> [Collected data]
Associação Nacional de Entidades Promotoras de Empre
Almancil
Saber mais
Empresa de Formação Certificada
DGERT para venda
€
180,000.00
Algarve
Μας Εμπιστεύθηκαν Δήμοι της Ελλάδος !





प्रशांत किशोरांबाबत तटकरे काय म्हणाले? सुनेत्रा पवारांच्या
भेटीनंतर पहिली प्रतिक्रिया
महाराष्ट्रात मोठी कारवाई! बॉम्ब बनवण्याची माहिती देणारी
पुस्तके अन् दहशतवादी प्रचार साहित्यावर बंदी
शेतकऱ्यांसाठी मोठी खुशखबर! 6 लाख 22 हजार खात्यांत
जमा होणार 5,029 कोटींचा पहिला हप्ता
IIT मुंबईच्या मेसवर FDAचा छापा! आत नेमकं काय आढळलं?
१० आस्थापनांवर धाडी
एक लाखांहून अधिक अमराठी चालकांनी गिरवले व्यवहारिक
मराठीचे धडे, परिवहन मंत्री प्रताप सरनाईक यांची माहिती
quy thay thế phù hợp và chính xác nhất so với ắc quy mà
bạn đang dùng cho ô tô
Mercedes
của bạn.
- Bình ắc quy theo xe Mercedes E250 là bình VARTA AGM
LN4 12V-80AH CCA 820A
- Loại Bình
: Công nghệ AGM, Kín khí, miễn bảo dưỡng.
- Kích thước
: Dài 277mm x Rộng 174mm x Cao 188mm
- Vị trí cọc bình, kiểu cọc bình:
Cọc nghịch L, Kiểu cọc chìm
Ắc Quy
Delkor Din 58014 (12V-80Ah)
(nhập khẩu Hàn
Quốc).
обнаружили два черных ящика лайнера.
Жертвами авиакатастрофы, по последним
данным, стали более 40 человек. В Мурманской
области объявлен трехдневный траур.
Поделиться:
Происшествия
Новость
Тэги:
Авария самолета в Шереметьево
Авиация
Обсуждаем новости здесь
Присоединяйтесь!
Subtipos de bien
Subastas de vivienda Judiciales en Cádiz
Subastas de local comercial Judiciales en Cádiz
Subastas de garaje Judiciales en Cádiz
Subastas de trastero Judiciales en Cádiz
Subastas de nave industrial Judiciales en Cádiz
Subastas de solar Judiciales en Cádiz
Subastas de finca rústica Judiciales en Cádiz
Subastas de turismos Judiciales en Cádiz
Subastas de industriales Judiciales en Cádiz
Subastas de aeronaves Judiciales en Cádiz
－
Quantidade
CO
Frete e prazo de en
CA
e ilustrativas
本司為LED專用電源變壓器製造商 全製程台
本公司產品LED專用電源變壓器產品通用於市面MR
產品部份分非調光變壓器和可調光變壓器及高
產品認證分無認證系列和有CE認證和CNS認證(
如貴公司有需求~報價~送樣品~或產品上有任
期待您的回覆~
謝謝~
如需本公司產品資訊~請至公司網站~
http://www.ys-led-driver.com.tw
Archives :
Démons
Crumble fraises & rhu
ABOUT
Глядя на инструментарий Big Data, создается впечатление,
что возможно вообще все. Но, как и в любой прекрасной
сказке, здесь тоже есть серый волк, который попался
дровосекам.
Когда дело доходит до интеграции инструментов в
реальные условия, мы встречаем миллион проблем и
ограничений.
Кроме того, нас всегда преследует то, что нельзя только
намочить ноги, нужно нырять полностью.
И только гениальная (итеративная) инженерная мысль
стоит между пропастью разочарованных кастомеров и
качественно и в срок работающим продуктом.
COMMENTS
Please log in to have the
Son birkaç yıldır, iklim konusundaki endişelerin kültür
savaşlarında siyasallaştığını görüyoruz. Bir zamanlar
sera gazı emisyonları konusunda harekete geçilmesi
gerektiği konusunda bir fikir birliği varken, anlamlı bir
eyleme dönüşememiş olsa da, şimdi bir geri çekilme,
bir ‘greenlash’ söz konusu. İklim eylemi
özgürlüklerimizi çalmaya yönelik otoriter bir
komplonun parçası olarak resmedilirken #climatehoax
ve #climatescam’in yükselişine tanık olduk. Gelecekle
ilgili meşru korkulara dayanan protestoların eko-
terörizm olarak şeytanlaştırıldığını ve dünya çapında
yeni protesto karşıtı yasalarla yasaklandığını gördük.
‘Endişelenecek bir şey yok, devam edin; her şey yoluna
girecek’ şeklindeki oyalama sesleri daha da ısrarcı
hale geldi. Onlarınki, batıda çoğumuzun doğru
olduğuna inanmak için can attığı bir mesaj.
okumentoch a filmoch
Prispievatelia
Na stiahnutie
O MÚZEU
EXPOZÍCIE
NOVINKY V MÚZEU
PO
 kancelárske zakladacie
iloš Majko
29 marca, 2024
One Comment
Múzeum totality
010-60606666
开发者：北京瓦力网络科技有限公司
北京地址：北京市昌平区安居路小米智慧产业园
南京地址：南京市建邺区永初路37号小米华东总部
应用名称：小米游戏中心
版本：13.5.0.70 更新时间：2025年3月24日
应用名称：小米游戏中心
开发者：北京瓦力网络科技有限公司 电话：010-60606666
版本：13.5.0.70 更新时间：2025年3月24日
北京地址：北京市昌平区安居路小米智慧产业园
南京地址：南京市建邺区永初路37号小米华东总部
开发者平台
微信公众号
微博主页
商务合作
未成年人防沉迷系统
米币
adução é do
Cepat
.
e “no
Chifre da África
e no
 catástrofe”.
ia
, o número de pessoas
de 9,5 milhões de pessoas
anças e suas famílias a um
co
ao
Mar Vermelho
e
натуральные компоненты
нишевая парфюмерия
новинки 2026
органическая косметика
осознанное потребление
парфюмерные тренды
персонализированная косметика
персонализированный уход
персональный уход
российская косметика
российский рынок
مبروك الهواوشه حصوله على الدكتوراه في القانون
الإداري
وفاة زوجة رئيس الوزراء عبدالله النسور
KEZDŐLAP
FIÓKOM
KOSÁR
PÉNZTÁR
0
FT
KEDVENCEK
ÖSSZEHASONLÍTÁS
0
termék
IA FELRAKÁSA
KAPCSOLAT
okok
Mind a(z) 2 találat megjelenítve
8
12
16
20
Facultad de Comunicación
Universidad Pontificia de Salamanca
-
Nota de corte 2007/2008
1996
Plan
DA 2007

> [Exercise instructions] Gather each line in these records that contains the string "Cádiz".

> [Answer space]
Subastas de vivienda Judiciales en Cádiz
Subastas de local comercial Judiciales en Cádiz
Subastas de garaje Judiciales en Cádiz
Subastas de trastero Judiciales en Cádiz
Subastas de nave industrial Judiciales en Cádiz
Subastas de solar Judiciales en Cádiz
Subastas de finca rústica Judiciales en Cádiz
Subastas de turismos Judiciales en Cádiz
Subastas de industriales Judiciales en Cádiz
Subastas de aeronaves Judiciales en Cádiz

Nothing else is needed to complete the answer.